[Reading passage — start]

# Sizing blanks online



## APBcustoms (Mar 28, 2014)

Does anybody else do this before they buy wood?

I always take paper and measure out a 3d block to show how the block of wood will look so I can divide it hypothetically into what I want before I buy. 



 

Oh and I finally got cocobolo burl!!!!!!

Reactions: EyeCandy! 7


----------



## manbuckwal (Mar 28, 2014)

APBcustoms said:


> Does anybody else do this before they buy wood?
> 
> I always take paper and measure out a 3d block to show how the block of wood will look so I can divide it hypothetically into what I want before I buy.
> 
> ...


Send that to me and I will divide it up for ya

Reactions: Agree 2 | Funny 3


----------



## APBcustoms (Mar 28, 2014)

Goodluck with that.


----------



## Tclem (Mar 28, 2014)

No Tom will cheat send it to me and I'll make sure you get "some" back as long as it don't get lost in the mail

Reactions: Like 1 | Funny 4


----------



## Kevin (Mar 28, 2014)

Austin you're a diehard incurable woodaholic. How many of us go as far to make the actual shape of a potential purchase, with a piece of notebook paper, and then fantasize about how we're going to dissect it, IF we even buy it. That's hardcore man. You're my kind of dude, but you better be totally honest with that gal of yours if you intend to marry her- you owe her FULL disclosure.

Reactions: Like 3 | Agree 1 | Funny 5


----------



## JR Custom Calls (Mar 28, 2014)

OCD - Obsessive Cut-planning Disorder

Reactions: Funny 7


----------



## APBcustoms (Mar 28, 2014)

So I'll just go ahead and take that as a yes I am the only one

Reactions: Funny 5


----------



## ironman123 (Mar 28, 2014)

OK

Ray


----------



## NYWoodturner (Mar 28, 2014)

[Reading passage — finish]
[Provided records — start]

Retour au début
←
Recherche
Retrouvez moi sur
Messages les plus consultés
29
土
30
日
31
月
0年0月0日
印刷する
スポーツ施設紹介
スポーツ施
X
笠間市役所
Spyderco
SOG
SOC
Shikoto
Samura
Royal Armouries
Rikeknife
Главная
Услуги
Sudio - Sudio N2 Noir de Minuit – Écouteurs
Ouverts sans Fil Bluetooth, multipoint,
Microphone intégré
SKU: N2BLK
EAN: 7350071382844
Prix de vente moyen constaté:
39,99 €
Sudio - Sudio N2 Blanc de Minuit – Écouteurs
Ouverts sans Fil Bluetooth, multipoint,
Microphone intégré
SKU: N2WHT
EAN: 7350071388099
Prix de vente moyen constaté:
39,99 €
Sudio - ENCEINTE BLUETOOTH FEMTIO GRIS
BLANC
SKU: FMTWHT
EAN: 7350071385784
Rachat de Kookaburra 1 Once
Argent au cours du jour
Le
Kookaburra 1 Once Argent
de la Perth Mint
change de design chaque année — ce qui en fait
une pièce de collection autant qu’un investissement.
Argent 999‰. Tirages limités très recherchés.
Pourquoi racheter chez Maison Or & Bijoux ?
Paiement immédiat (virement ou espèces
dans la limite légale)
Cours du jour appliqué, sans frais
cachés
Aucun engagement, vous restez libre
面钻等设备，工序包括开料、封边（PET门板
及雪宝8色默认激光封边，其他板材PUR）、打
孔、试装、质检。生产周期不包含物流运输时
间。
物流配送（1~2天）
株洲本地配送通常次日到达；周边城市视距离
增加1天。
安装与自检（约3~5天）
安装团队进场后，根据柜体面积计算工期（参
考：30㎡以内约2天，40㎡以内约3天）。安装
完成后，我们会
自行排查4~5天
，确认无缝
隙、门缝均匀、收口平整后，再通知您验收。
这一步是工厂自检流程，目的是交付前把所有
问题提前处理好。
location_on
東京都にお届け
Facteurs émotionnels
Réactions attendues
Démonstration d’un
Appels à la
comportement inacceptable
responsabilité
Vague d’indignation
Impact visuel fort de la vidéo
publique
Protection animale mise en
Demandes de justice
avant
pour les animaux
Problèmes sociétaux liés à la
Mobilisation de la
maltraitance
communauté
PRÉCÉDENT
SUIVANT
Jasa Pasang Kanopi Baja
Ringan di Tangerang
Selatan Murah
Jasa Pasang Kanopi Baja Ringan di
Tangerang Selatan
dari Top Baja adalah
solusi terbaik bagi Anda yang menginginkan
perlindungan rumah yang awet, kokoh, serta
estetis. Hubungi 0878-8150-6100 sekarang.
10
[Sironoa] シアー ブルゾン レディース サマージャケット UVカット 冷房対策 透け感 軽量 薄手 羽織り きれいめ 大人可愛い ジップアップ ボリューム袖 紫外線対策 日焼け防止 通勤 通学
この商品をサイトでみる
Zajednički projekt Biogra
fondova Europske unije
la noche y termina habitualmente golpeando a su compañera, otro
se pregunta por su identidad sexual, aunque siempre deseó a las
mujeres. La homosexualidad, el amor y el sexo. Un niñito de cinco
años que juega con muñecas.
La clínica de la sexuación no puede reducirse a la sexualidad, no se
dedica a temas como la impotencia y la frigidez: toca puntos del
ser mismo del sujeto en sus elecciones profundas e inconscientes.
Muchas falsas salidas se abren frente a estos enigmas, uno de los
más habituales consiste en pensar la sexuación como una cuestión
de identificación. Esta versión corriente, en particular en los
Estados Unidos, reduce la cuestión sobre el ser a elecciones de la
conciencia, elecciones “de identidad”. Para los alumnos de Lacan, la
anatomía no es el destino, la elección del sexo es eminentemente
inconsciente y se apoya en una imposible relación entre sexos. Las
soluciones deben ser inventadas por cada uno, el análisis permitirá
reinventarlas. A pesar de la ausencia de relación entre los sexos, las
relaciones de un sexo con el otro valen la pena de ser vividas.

[Provided records — finish]

(Activities):
- 1) Answer these questions using the thread on sizing blanks:
(a) What material does APBcustoms use to measure out a 3D block before buying wood?
(b) What wood does APBcustoms say they finally got?
(c) What does JR Custom Calls give as the meaning of OCD?
- 2) From the thread on sizing blanks, reproduce word for word the passage from "## Kevin (Mar" to "her FULL disclosure.".

(Responses for each task):
- 1)
(a) Paper
(b) Cocobolo burl
(c) Obsessive Cut-planning Disorder

- 2)
## Kevin (Mar 28, 2014)

Austin you're a diehard incurable woodaholic. How many of us go as far to make the actual shape of a potential purchase, with a piece of notebook paper, and then fantasize about how we're going to dissect it, IF we even buy it. That's hardcore man. You're my kind of dude, but you better be totally honest with that gal of yours if you intend to marry her- you owe her FULL disclosure.